Daniel Evans, chair of the Association of Independent Inventory Clerks, says cleaning companies play a vital role when it comes to the handover from tenancy to tenancy, and for landlords suffering voids.

But he warns that too many cleaning companies are failing, and this was made worse by the pandemic and Brexit. 

“The first real impact came from the lockdowns implemented in the UK, which resulted in many households cancelling their cleaning services to minimise the risk of infection to both themselves and the cleaners – and agencies doing the same. Due to these cancellations, many cleaning companies experienced a sharp drop in April 2020, with figures showing an estimated 60 per cent decrease in revenue within that sector.”

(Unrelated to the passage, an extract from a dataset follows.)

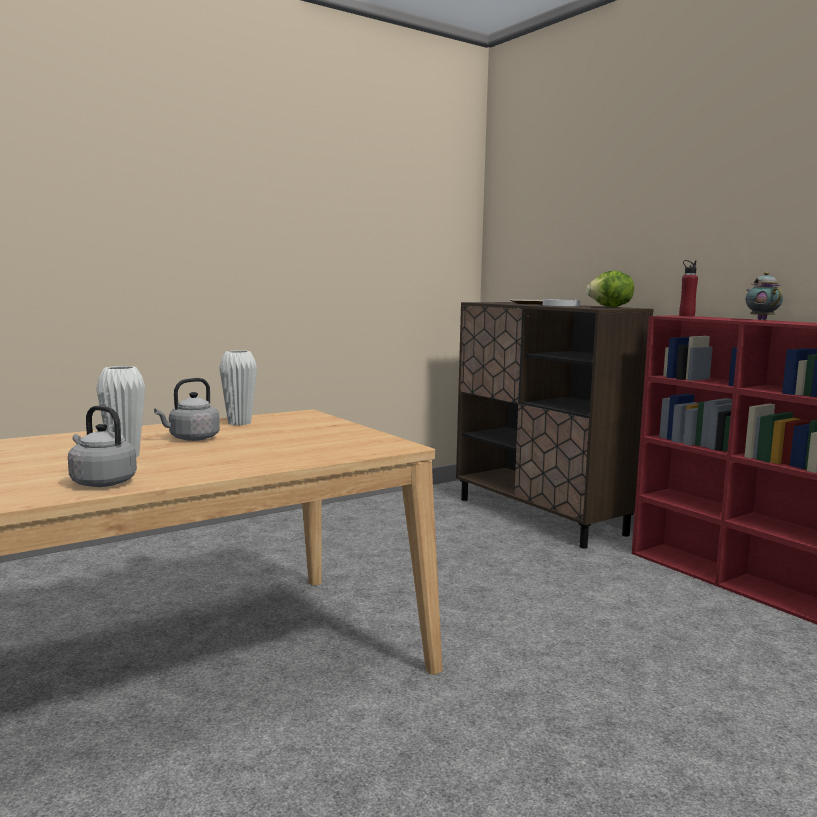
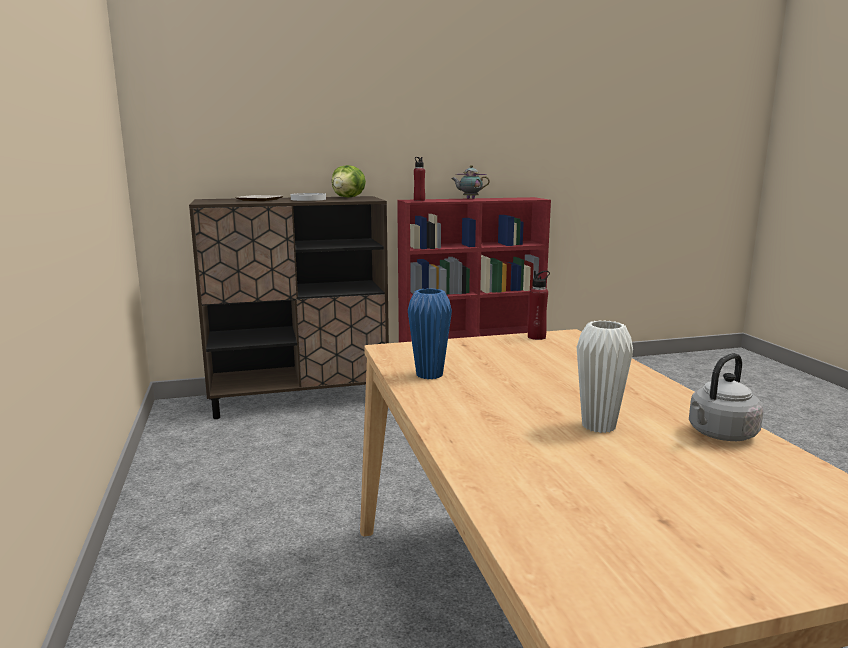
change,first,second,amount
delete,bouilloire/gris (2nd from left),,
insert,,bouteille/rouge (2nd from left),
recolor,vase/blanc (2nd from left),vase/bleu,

He says that existing, long-established companies have also struggled to remain afloat in recent years, although the full reopening of the economy is starting to shift things the other way. 

Brexit has also played its part, reducing the number of cleaning professionals – many from mainland Europe – with not enough of a recruitment drive to back this up.

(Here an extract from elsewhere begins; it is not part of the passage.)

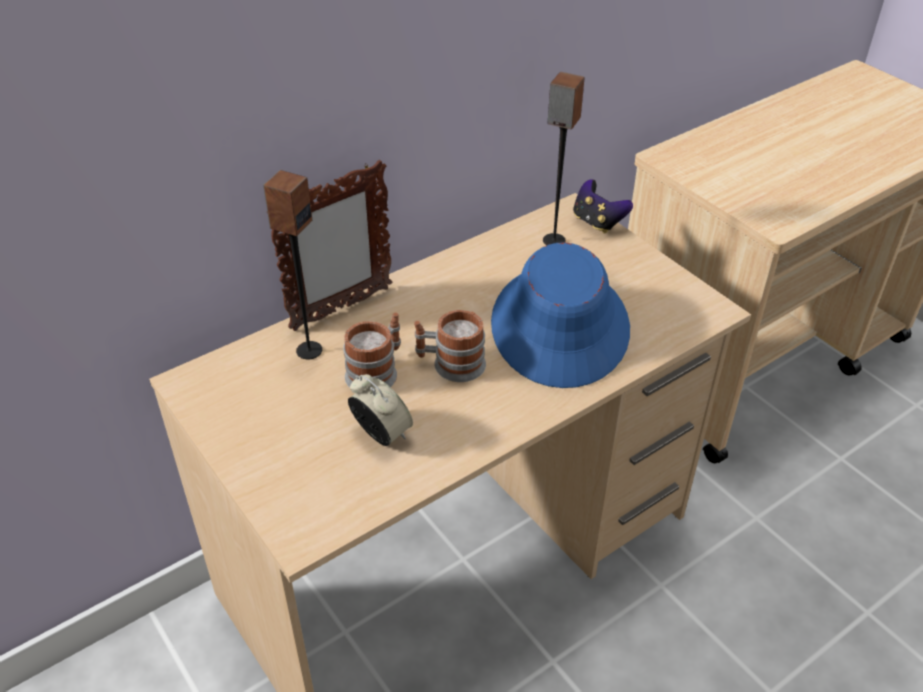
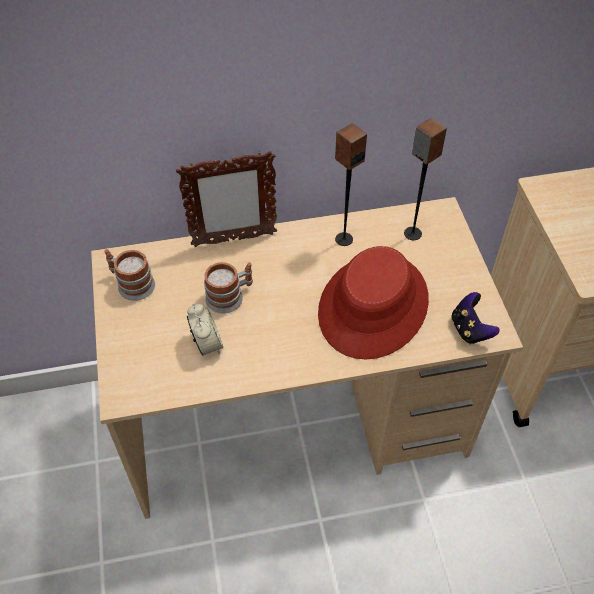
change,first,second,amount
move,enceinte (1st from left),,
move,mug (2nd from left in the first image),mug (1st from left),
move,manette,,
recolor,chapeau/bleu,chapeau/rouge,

“The decline in cleaners was always going to be an inevitable consequence of Brexit and the changes to immigration rules” Evans says. 

“But the government seems to who have done little about this. Cleaning is all too often seen as low-skilled work, but it’s actually the opposite of that. Cleaning done really well is a skill that not every one can do – it’s why professional cleaning companies exist in the first place. They should be celebrated, not demeaned.”

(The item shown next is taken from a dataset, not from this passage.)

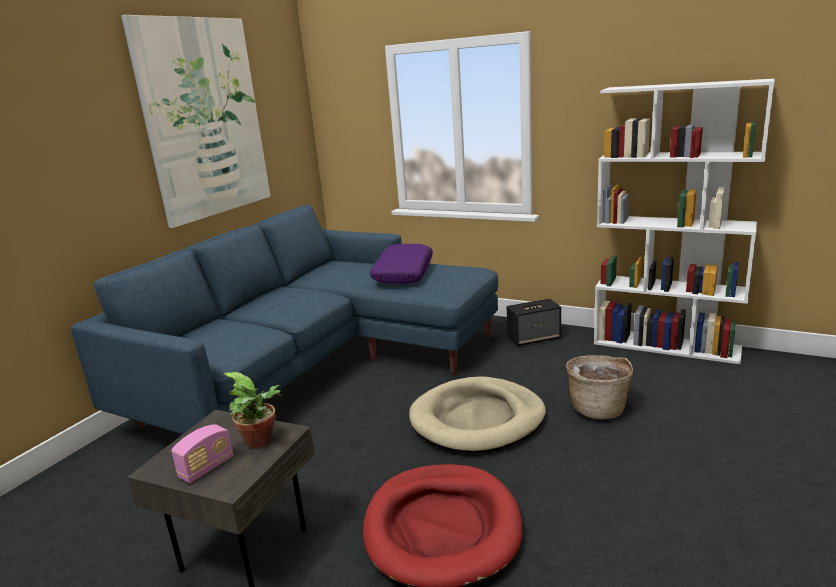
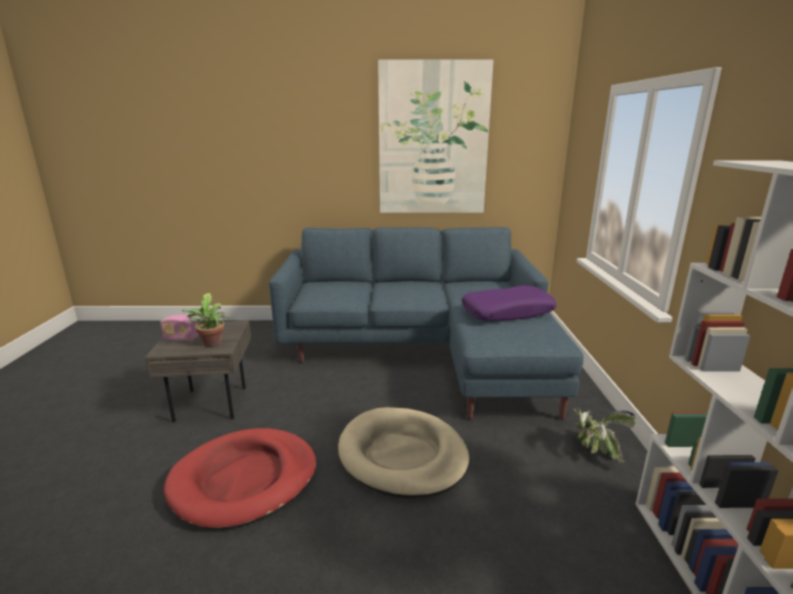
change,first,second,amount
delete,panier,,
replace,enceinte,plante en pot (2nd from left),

He added: “Brexit and Covid haven’t helped, and neither will the cost-of-living crisis, which could see more landlords and letting agencies tighten their belts and start to see cleaning as a luxury, when frankly it is a necessity for the smooth running of the sector.”

 

Evans says the recovery and ongoing success of good, reliable cleaning firms is desperately needed if the private rental sector is to continue with its upwards growth.

“If there aren’t companies there to help thoroughly clean homes in between tenancies, that causes issues with hold-ups, delayed inventories, unhappy tenants, etc. Equally, homes that are left empty for a period of time – and not cleaned on a regular basis – can quickly lose their appeal and landlords will simply find it increasingly difficult to fill their homes with tenants.”

More broadly, Evans comments: “Homes need to be cleaned to a very high standard after a tenancy, no matter how well the tenant has kept the place. There will always be those little things that the eye can’t see, that the cleaner will. Plus, of course, there will unfortunately be some rental properties which are left in a less than brilliant state, in which case cleaning companies become worth their weight in gold.”

He adds: “Equally, cleaning companies will play a key role after evictions for, say, anti-social behaviour, where it’s highly likely the home will have been left in a bad way. And they have an important job to do during landlord void periods in keeping a home up to scratch so a landlord has a better chance of letting the home out quickly.”